━━ Provided records

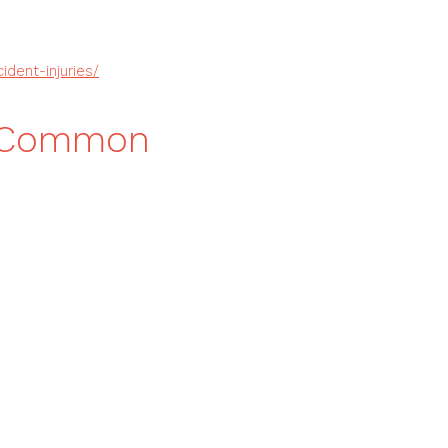
dent-injuries/
h Common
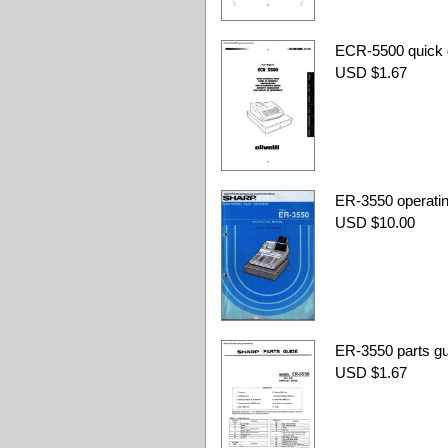
ECR-5500 quick 
USD $1.67
ER-3550 operati
USD $10.00
ER-3550 parts gu
USD $1.67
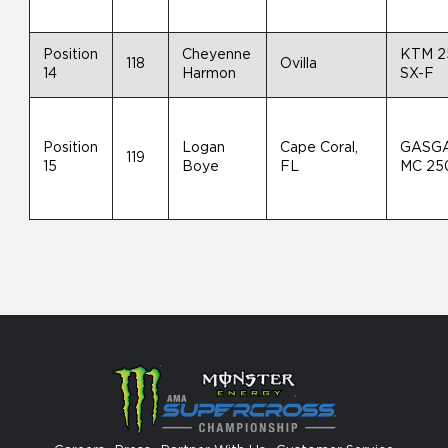
Position
Cheyenne
KTM 2
118
Ovilla
14
Harmon
SX-F
Position
Logan
Cape Coral,
GASG
119
15
Boye
FL
MC 25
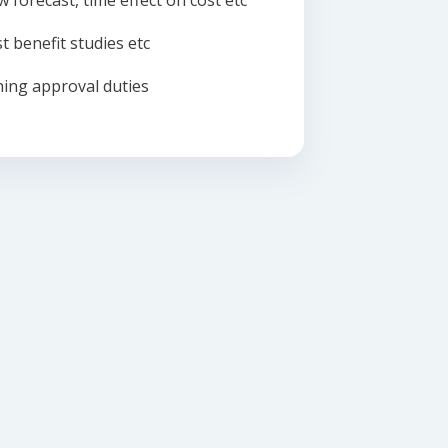
w forecast, time effect on cost etc
t benefit studies etc
ing approval duties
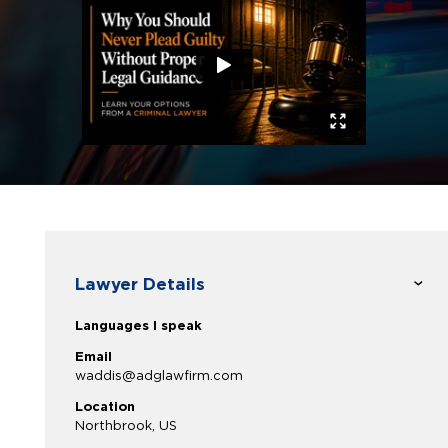
Lawyer Details
Languages I speak
Email
waddis@adglawfirm.com
Location
Northbrook, US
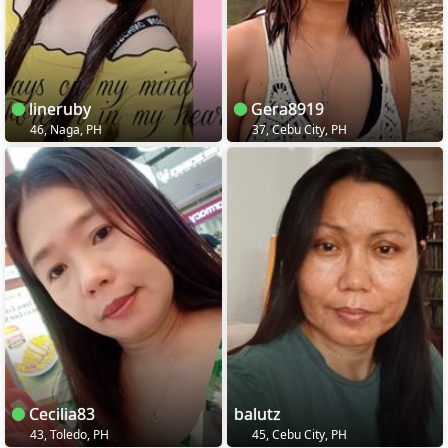
lineruby
Gera8919
46, Naga, PH
37, Cebu City, PH
Cecilia83
balutz
43, Toledo, PH
45, Cebu City, PH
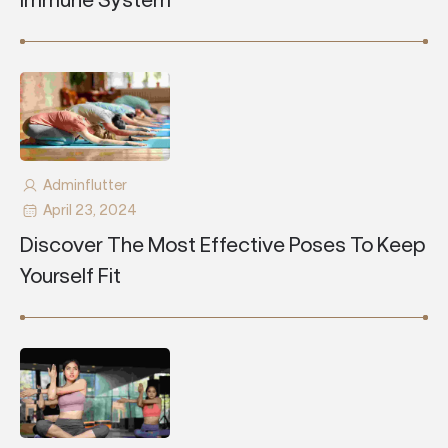
Immune System
Adminflutter
April 23, 2024
Discover The Most Effective Poses To Keep
Yourself Fit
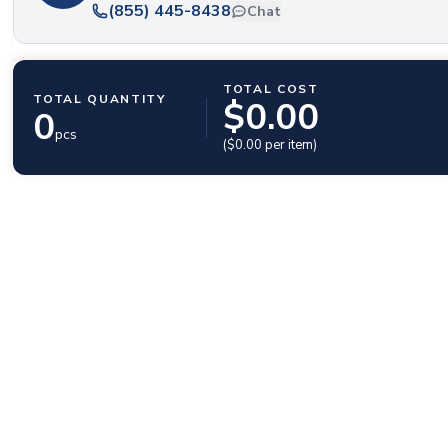
(855) 445-8438
Chat
TOTAL COST
TOTAL QUANTITY
$
0.00
0
pcs
($
0.00
per item)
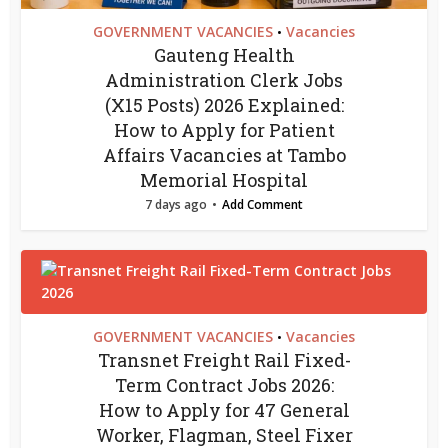
GOVERNMENT VACANCIES
Vacancies
•
Gauteng Health
Administration Clerk Jobs
(X15 Posts) 2026 Explained:
How to Apply for Patient
Affairs Vacancies at Tambo
Memorial Hospital
7 days ago
Add Comment
GOVERNMENT VACANCIES
Vacancies
•
Transnet Freight Rail Fixed-
Term Contract Jobs 2026:
How to Apply for 47 General
Worker, Flagman, Steel Fixer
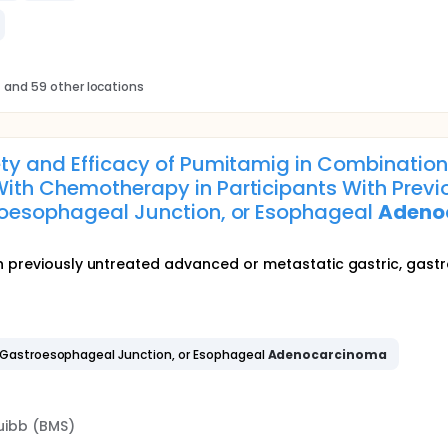
s
and 59 other locations
fety and Efficacy of Pumitamig in Combinati
ith Chemotherapy in Participants With Prev
troesophageal Junction, or Esophageal
Adeno
h previously untreated advanced or metastatic gastric, gas
 Gastroesophageal Junction, or Esophageal
Adenocarcinoma
uibb (BMS)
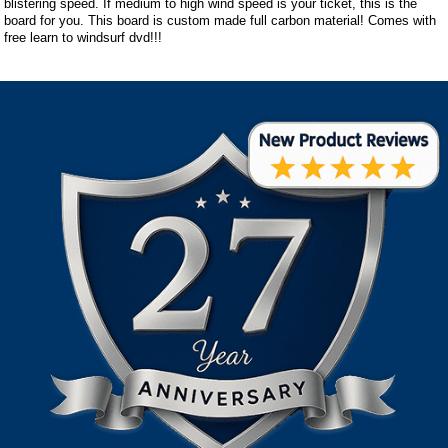
blistering speed. If medium to high wind speed is your ticket, this is the
board for you. This board is custom made full carbon material! Comes with
free learn to windsurf dvd!!!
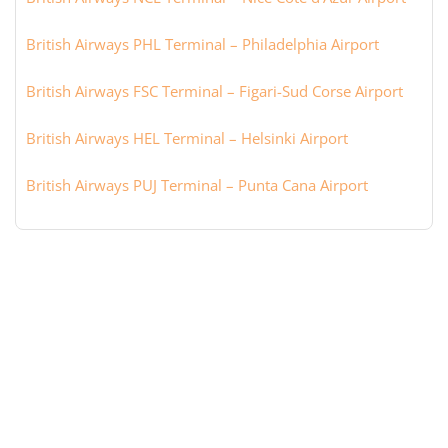
British Airways PHL Terminal – Philadelphia Airport
British Airways FSC Terminal – Figari-Sud Corse Airport
British Airways HEL Terminal – Helsinki Airport
British Airways PUJ Terminal – Punta Cana Airport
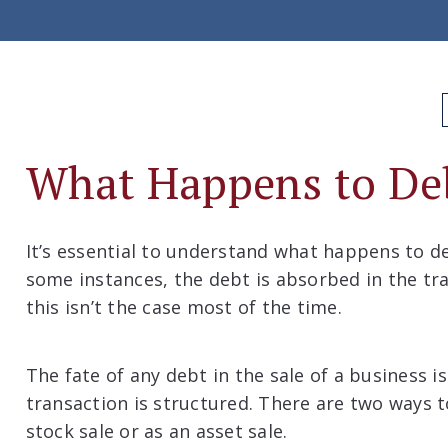
What Happens to De
It’s essential to understand what happens to de
some instances, the debt is absorbed in the tra
this isn’t the case most of the time.
The fate of any debt in the sale of a business 
transaction is structured. There are two ways to
stock sale or as an asset sale.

━━━━

### Exercise description
Tell how many lines in the entries above include the word "Jobs", and respond with the number alone.

### Response area
2